*Exercise details*: Your copy should match the entries exactly, except that it holds no pictures.

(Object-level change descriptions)
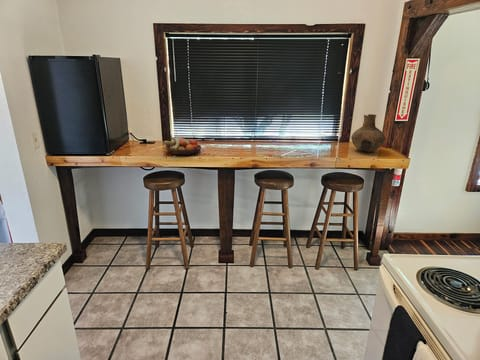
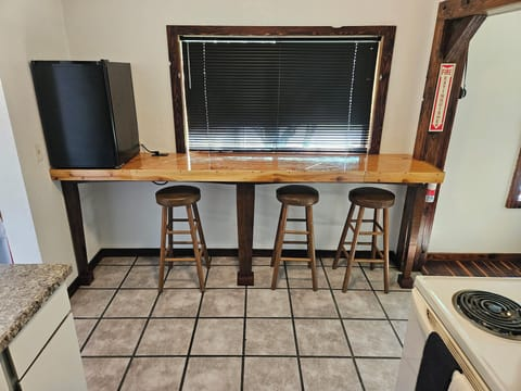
- fruit bowl [163,136,202,156]
- vase [350,113,387,153]
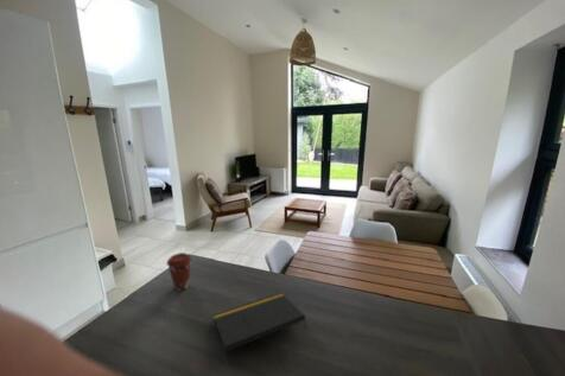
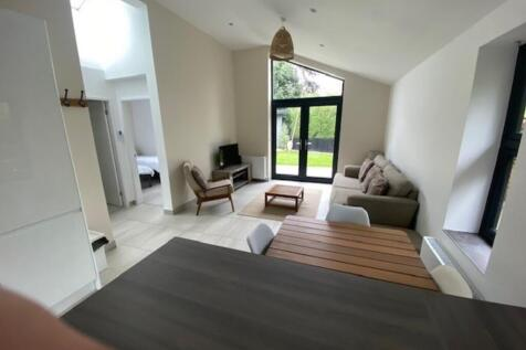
- notepad [212,292,307,352]
- coffee cup [165,251,192,292]
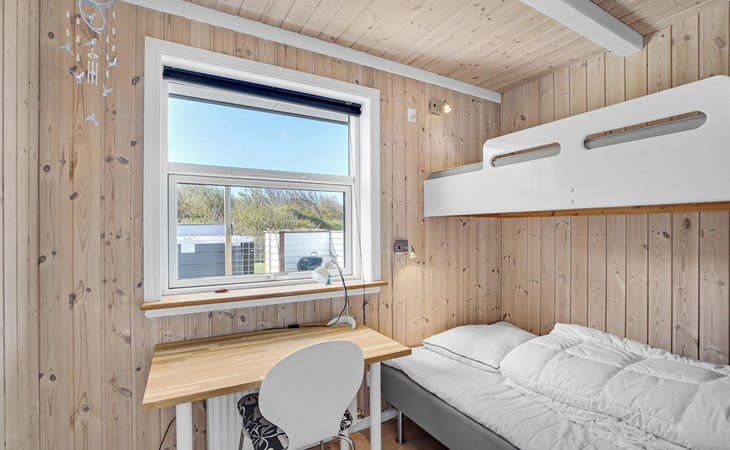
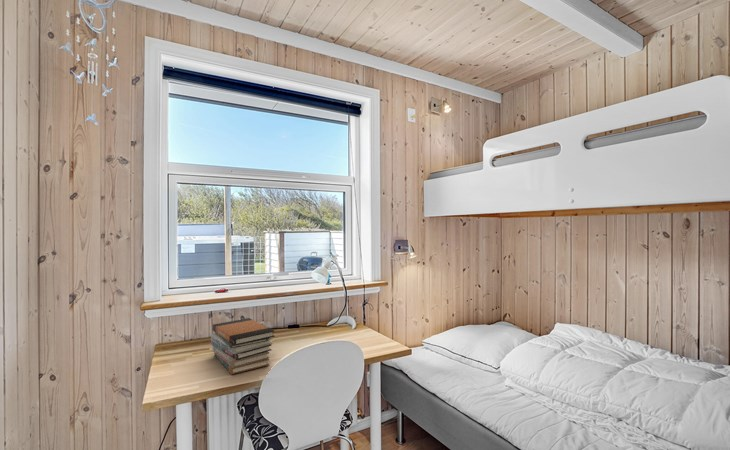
+ book stack [210,317,276,375]
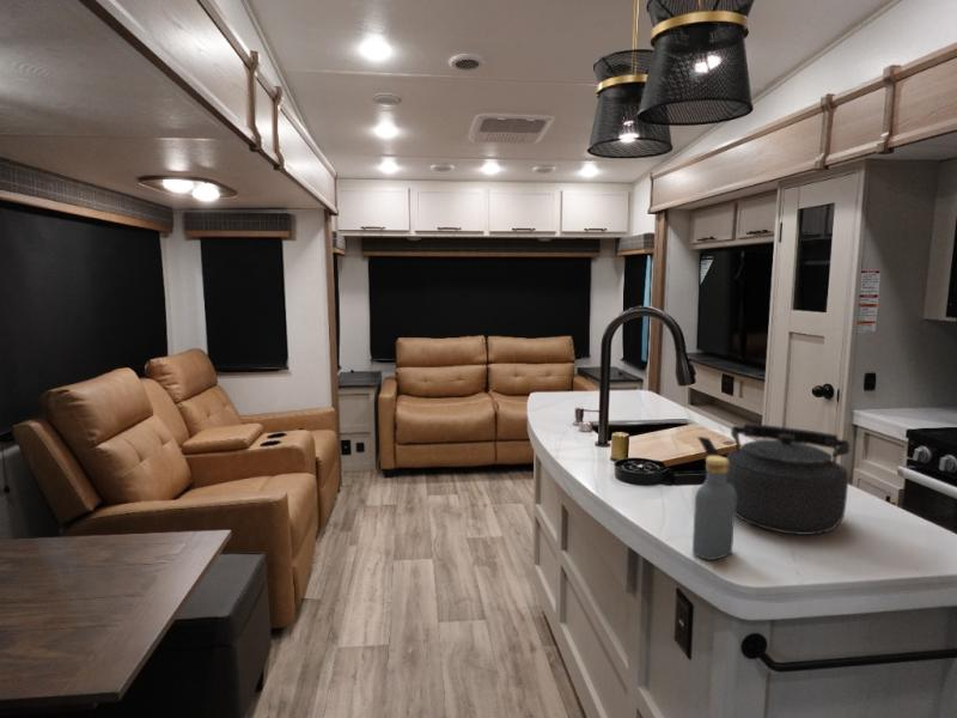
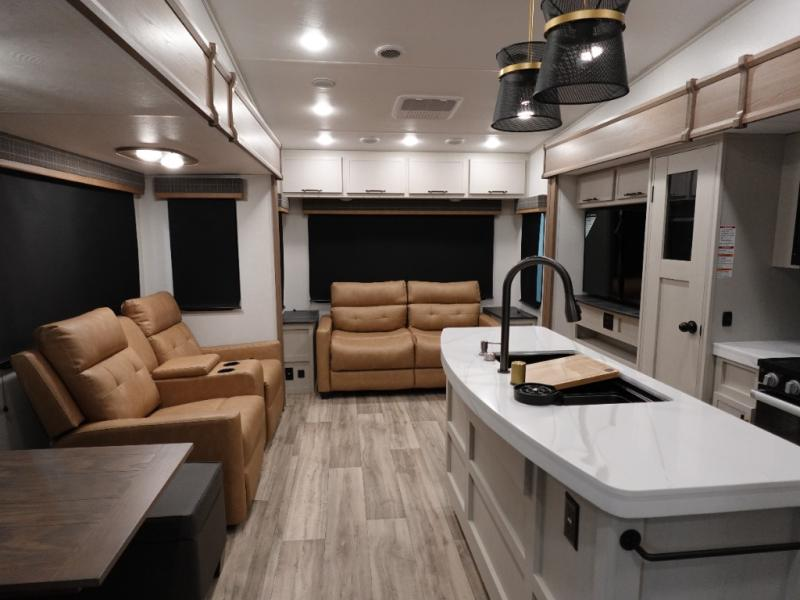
- vodka [691,455,736,561]
- kettle [696,422,851,536]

*Solution to this problem*:
- fruit bowl [163,136,202,156]
- vase [350,113,387,153]
- notepad [212,292,307,352]
- coffee cup [165,251,192,292]
+ book stack [210,317,276,375]
- vodka [691,455,736,561]
- kettle [696,422,851,536]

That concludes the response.